Lutron quit making the old DP modules. You might could go wireless and split the load up into wireless masters and replace the dimmer with one wireless master. Insteon comes to mind.


----------



## FrunkSlammer (Aug 31, 2013)

http://www.lutron.com/TechnicalDocumentLibrary/032121a.pdf

DP Panels were shipped new from 1982 through 1995. They came in many sizes, based on the number of dimming modules they could contain. A DP1 had space for one dimming module while a DP24 had space for 24. There were DP1, DP2, DP4, DP8, DP12, DP16, DP20, and DP24 Panels. The cover of this guide shows a DP24, a DP8, and a DP4 (from left to right). 

PDP Panels contained wider modules (3 in the space of the 4 in a DP). There were PDP1, PDP3, PDP6, PDP9, PDP12, PDP15, and PDP18 Panels. This guide only refers to DP Panels but the information is useful for PDP Panels as well.

Dimming module technology evolved a great deal while DP Panels were being sold new. The older varieties must be sent to Lutron for repair (with proper RGA # - contact Lutron) while *the newer varieties can still be supported with replacement dimmers as described in this guide*. The model number of the panel and the module name can help determine how each module can be supported.

The control stations wired to the DP Panels also changed greatly while DP Panels were being sold new. Lutron still attempts to repair these, as needed. Analog controls (one discrete wire per zone and scene) were shipped new from 1982 through 1995. Digital controls (multiplexed data stream on a twisted shielded pair of wires) were shipped new from 1987 through 1995. For digital controls, DP Panels contained a ‘Demux’ board to translate the digital information from the digital controls to the same analog dimming modules. 
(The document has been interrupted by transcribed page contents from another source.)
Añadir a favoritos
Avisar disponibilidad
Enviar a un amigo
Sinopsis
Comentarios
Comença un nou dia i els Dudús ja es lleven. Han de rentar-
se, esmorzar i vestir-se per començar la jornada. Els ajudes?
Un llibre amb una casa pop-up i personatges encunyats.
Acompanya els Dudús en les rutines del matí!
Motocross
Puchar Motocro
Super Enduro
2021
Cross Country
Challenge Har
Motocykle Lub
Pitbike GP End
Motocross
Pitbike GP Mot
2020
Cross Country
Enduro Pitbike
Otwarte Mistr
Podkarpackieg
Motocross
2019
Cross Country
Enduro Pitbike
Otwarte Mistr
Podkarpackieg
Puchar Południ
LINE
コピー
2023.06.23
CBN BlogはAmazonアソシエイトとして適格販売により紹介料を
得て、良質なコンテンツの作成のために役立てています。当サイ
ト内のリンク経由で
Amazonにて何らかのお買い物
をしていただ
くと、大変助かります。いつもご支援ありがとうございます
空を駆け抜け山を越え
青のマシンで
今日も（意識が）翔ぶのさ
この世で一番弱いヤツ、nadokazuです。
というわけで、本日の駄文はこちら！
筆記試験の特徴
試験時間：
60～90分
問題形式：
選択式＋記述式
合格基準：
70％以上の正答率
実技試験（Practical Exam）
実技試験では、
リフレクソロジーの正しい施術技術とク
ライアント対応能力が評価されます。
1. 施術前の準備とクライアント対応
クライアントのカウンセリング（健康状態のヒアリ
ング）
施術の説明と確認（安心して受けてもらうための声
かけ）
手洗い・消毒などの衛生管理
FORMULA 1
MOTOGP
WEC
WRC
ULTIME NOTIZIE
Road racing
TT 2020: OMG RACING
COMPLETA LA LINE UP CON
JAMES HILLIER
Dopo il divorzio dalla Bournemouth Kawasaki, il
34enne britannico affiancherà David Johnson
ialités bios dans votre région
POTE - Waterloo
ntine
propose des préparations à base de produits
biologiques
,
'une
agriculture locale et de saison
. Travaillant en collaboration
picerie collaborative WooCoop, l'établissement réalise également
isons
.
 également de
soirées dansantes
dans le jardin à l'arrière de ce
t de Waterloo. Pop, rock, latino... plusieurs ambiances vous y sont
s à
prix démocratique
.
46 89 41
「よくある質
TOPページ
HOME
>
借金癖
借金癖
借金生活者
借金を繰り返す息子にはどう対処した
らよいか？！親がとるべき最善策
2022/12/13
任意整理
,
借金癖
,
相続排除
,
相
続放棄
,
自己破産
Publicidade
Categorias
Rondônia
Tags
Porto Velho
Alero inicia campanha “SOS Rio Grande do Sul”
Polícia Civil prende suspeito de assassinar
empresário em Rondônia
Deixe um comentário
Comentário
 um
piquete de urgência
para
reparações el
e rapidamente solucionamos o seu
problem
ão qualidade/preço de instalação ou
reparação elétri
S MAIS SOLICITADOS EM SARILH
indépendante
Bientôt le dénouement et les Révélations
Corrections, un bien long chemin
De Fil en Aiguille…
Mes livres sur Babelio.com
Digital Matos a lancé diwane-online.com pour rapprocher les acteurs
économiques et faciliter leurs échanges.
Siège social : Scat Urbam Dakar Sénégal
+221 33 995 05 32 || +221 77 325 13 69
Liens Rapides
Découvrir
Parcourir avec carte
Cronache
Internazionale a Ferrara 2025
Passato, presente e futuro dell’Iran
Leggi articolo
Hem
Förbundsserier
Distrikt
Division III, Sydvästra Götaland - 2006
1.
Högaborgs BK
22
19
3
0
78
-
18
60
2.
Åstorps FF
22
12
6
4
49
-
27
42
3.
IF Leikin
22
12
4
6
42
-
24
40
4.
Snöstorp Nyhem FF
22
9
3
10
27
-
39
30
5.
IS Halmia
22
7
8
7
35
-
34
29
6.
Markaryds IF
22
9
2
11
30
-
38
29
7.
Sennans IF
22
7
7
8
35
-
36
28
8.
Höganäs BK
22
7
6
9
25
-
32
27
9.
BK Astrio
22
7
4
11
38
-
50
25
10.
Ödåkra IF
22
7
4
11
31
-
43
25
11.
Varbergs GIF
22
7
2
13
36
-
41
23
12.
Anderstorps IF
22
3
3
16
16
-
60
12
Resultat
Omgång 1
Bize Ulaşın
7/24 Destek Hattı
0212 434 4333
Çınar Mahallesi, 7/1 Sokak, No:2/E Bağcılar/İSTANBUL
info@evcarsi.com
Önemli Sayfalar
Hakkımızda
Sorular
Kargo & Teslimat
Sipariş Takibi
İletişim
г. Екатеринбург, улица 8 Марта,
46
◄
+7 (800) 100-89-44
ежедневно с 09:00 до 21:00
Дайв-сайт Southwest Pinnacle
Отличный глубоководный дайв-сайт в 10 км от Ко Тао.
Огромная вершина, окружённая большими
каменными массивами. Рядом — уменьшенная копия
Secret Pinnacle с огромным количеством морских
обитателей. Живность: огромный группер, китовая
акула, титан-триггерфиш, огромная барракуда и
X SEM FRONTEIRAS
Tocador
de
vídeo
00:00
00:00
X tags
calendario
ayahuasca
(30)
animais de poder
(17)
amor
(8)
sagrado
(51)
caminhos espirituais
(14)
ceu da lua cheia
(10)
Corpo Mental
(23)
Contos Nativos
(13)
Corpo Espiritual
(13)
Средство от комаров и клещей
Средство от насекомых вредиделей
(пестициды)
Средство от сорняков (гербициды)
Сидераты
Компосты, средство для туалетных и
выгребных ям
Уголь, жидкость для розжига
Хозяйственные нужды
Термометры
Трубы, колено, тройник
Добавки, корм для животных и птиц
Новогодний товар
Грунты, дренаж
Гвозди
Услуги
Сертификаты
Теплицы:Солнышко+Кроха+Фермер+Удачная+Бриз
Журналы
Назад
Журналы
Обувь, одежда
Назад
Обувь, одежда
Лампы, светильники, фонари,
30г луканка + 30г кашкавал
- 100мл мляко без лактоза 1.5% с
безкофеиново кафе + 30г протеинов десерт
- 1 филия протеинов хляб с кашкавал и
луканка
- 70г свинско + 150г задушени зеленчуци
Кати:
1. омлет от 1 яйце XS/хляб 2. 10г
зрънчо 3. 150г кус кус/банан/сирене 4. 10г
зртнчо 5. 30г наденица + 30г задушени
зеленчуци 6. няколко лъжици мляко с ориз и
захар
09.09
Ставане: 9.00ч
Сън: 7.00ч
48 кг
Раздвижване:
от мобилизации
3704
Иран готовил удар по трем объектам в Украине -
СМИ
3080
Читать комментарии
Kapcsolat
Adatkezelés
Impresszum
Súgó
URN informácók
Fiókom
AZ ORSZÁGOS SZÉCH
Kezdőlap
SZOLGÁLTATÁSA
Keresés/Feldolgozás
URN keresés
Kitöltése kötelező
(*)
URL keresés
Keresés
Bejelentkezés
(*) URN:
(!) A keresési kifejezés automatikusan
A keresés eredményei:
Grafik Eye® Control Units and GP panels were introduced in 1994 and took over the DP Panel business as of 1995. These newer designs have proven to be more reliable and flexible.


----------



## A Little Short (Nov 11, 2010)

FrunkSlammer said:


> http://www.lutron.com/TechnicalDocumentLibrary/032121a.pdf
> 
> DP Panels were shipped new from 1982 through 1995. They came in many sizes, based on the number of dimming modules they could contain. A DP1 had space for one dimming module while a DP24 had space for 24. There were DP1, DP2, DP4, DP8, DP12, DP16, DP20, and DP24 Panels. The cover of this guide shows a DP24, a DP8, and a DP4 (from left to right).
> 
> ...



Thanks, I found this after I posted. Sounds like I need to call Lutron to see what I need to do.


----------